ARCHIVES OF LEAD STORIES

 

 

July 29, 2004

Tennessee lawmaker is rising star in Democratic party

Virgil Wright

Four years ago, U.S. Rep. Harold E. Ford Jr., boyish, bright, and self-assured, gave the keynote speech at the Democratic National Convention in Los Angeles, a prime-time slot reserved for up-and-coming party stars.

As one big-foot Democrat joked last week, “And he was only 13.”

If so, Ford is still one of the busiest teenagers in America, setting his eyes on the Senate and perhaps even higher.

After less than eight years on Capitol Hill, the telegenic Tennessee congressman finds himself constantly in the spotlight — chatting up Don Imus, sitting down with Tim Russert on “Meet the Press,” and barnstorming around the country as co-chair of Sen. John Kerry’s presidential campaign.

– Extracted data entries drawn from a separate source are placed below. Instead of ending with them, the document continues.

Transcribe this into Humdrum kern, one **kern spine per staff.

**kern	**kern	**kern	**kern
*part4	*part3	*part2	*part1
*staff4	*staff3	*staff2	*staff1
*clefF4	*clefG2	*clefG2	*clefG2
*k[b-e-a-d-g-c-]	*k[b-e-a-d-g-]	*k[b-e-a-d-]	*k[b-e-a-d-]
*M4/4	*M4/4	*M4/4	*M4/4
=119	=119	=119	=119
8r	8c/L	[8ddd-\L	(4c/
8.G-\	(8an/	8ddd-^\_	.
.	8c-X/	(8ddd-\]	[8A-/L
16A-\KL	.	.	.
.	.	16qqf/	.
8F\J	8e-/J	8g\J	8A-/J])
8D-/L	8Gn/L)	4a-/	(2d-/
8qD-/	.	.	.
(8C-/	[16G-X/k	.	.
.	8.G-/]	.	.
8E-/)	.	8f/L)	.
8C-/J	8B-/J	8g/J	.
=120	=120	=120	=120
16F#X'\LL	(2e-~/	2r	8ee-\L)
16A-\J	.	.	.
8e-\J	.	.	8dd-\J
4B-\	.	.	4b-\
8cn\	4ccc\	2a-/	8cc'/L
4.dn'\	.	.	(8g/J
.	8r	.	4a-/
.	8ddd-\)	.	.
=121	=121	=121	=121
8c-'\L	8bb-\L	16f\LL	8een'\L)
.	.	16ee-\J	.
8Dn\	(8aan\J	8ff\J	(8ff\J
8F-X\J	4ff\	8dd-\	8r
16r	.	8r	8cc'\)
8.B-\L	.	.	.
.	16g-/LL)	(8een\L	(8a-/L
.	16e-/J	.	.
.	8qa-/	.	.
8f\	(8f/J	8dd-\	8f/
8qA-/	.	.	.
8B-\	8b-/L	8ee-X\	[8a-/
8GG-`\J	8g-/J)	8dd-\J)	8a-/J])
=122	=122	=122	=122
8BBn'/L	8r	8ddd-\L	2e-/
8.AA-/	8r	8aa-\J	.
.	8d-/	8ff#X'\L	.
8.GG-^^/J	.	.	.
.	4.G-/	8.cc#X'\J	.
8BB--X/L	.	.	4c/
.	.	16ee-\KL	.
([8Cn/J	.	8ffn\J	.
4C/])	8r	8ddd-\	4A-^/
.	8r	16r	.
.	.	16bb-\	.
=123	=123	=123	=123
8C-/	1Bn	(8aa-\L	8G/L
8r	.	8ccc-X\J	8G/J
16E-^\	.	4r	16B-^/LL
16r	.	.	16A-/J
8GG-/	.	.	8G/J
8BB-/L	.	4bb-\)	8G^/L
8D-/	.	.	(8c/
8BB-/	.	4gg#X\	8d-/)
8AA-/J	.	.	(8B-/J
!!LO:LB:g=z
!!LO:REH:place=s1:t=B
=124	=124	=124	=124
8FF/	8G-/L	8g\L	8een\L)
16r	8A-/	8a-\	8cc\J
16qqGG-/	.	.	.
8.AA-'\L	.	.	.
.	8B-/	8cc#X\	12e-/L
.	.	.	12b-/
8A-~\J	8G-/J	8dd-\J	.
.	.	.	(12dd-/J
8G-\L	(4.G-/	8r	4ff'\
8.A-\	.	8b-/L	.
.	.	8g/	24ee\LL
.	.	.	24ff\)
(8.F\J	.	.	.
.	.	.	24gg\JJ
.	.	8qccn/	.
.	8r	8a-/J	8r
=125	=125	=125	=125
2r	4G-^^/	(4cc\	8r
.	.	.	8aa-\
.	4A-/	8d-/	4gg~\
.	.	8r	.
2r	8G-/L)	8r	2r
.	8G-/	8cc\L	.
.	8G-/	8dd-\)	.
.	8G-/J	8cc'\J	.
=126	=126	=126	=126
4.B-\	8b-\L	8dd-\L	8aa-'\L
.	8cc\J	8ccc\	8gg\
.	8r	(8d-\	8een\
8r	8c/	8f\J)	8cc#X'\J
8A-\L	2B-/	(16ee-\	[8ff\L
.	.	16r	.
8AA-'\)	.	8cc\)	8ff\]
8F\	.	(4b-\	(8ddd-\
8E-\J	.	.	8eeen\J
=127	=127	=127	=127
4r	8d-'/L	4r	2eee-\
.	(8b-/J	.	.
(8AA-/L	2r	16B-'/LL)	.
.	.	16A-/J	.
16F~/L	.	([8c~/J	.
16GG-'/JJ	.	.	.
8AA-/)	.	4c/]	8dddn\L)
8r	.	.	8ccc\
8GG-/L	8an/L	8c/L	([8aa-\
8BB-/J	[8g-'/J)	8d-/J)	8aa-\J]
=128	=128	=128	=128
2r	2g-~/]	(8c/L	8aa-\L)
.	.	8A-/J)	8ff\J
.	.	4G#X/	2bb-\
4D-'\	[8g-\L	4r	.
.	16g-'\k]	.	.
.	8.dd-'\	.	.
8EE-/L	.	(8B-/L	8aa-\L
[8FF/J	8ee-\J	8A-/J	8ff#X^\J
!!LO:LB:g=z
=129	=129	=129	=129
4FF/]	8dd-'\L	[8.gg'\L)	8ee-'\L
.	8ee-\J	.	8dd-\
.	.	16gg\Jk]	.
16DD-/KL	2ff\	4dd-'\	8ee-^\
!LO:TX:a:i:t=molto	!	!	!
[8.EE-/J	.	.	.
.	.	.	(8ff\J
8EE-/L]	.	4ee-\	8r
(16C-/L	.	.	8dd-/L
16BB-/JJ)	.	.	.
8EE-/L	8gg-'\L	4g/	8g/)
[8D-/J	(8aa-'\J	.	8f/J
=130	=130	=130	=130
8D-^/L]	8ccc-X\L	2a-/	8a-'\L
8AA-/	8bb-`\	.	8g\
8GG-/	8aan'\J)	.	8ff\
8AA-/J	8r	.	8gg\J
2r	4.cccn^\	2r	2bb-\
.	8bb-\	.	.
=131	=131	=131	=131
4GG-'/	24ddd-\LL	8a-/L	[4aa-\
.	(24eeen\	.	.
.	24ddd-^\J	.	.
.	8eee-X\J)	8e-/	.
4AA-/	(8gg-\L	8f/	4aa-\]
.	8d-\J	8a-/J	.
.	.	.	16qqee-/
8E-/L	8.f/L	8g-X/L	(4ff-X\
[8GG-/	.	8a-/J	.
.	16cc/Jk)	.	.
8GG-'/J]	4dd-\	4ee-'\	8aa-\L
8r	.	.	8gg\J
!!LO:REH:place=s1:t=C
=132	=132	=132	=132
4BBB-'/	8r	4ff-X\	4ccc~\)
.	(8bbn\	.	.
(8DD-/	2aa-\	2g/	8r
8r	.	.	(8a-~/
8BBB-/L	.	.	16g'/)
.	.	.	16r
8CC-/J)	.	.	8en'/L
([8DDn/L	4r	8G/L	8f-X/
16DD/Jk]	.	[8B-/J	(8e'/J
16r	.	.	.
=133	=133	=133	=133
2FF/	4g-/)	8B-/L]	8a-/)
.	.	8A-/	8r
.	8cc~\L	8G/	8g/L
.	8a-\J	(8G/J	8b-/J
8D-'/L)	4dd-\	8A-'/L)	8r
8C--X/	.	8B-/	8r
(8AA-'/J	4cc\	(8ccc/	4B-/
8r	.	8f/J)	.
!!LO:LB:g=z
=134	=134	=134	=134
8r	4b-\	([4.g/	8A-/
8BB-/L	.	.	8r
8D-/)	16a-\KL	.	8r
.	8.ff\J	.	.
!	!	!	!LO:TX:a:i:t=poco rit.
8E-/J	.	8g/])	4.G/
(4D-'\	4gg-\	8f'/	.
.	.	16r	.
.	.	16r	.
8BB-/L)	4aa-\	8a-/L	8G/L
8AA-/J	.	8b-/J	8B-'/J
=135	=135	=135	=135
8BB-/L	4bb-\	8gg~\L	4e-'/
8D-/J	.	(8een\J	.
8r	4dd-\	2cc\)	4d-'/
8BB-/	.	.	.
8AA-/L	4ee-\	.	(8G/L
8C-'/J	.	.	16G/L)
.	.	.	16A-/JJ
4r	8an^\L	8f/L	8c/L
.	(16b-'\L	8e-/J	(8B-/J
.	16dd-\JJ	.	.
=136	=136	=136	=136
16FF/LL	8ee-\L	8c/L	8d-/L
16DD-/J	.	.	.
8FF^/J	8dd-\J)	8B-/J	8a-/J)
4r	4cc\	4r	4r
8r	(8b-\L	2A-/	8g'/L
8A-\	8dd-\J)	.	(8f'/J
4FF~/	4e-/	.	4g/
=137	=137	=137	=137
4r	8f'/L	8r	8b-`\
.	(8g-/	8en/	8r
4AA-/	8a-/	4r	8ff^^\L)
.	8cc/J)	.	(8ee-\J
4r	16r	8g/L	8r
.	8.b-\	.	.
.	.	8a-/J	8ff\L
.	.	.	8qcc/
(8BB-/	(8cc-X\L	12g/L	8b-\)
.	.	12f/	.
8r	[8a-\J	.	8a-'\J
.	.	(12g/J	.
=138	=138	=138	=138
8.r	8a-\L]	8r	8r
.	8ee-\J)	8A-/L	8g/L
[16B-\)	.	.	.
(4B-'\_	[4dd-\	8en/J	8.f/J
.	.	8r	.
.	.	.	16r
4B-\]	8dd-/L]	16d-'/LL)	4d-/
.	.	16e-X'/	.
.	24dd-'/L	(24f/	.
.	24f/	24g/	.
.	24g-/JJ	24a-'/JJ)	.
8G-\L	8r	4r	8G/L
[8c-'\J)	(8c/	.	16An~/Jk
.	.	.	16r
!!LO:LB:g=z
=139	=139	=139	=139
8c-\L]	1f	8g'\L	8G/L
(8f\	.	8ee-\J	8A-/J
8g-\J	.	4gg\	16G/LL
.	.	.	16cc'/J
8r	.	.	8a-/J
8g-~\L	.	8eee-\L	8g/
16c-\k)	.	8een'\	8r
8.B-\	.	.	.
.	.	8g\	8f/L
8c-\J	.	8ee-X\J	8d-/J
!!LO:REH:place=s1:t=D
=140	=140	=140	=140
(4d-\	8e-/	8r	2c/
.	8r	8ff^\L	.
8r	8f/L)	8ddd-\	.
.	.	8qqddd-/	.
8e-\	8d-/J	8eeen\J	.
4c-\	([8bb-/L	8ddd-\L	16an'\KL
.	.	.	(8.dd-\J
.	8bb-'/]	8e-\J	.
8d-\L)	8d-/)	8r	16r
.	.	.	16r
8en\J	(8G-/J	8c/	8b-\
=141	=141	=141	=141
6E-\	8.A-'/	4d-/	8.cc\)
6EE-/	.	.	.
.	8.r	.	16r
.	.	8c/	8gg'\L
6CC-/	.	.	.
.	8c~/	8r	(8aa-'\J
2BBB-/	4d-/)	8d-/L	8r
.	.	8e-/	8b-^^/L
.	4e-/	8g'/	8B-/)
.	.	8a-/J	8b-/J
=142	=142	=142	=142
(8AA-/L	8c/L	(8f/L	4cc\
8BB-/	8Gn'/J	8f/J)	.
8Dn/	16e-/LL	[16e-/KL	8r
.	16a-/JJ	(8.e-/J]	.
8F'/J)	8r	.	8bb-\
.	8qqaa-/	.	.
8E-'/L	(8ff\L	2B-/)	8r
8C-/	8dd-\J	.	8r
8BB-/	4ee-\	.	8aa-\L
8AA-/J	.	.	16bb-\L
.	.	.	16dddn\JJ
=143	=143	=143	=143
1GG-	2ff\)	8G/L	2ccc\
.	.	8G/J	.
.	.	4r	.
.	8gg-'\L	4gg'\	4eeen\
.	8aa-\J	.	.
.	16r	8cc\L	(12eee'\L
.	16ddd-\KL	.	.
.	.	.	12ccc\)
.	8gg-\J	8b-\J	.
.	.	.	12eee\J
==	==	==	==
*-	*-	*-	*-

During a Boston stop last week, the 34-year-old legislator found a receptive audience of old family friends, once-and-future contributors, and business leaders who were treated to some of the smoothest oratory the Democratic Party has to offer.

“Y’all go to the Vineyard,” says Ford to the sizeable Oak Bluffs set in the crowd at the John F. Kennedy Library, “and we go to the Tennessee River.”

“But being in Boston really feels like home, especially with my friend John Kerry being at the top of the ticket — I really feel at home.”

Looking around the room at the Partnership, Inc.’s forum on “The Changing Face of Boston,” the Memphis native seamlessly drops guests’ names into his argument to elect Kerry to the White House, making the political personal with practiced charm.

“In the House chamber, we Democrats tend to sit on one side, the left side, and when I look at the other side of the aisle — and I mean no disrespect — they all look the same.

“On our side, we are black and white and Latino and Asian, men and women. We look like America. But on the other side...”

Like any good speaker, Ford doesn’t have to finish the sentence to take the audience where he wants to go.

Every tailored suit and skirt in the crowd knows there’s not a single green-eyed black man with sculpted good looks and a salmon-colored tie on the Republican side of the aisle.

Ford’s argument for political diversity segues into an affirmation of the Partnership’s drive for corporate diversity, bringing change to the boardrooms and executive suites.

But politics, the obsession of the week with the Democratic National Convention in town, isn’t long off the table. He points out Ralph Martin to repeat the former prosecutor’s question about why he signed on with Kerry.

“I joined up with this tall lanky fellow last April, when, like an Internet stock, he was way up. Then, like an Internet stock, he went down and then, unlike an Internet stock, he went back up.”

Describing himself as a pro-business Democrat, Ford praises Kerry’s work for small business and his military and foreign policy experience as the right combination needed to create jobs and defend the nation without losing the backing of the international community.

If it sounds like Ford’s standard stump speech, that’s because it is — delivered before hundreds of audiences a month.

Ford grew up with speechifying. The 9th Congressional District seat he’s represented since age 26 once belonged to his father, Harold E. Ford Sr., who left Congress in favor of his son after a long career in the House.

Harold Jr.’s first political splash was in his dad’s 1974 campaign, when he cut an ad for his father, calling for “lower cookie prices.”

His slight Memphis drawl comes from his roots in the blues and barbeque South, but his polish comes from distinctly establishment credentials — the tony St. Albans School in Washington, D.C., where his classmates included such fellow scions of the black political elite like Jesse Jackson’s son, followed by the University of Pennsylvania and the University of Michigan Law School.

On Capitol Hill, Ford has carved out a more moderate profile than his father or other members of the Black Caucus, flirting with membership in the National Rifle Association, for example, as a way of broadening his appeal beyond his urban base to the wider Tennessee electorate.

Ford, who routinely runs up victory margins in the eye-popping range of close to 80 percent, has twice eyed running for the Senate, first in 2000 when he explored a run against current Senate Majority Leader Bill Frist, and then in 2002, when Sen. Fred Thompson decided not to run for re-election.

Ford backed down when senior party officials in Tennessee advised him to back down in favor of another, more seasoned Democrat, telling Ford, “Don’t worry, your turn will come.”

That looks like 2006, when Frist will likely retire from the Senate, leaving the seat up for grabs.

Fletcher Wiley, a Ford family friend and the emcee of last week’s Partnership forum, outlined in his introduction what many are thinking about the ambitious congressman.

“As we watched him stir the soul of America as the keynote speaker of the 2000 Democratic convention, who among us didn’t think that we were seeing the future president of the United States?”

Ford smiles at the flattery.

“The focus now,” he says, “is to elect John Kerry.”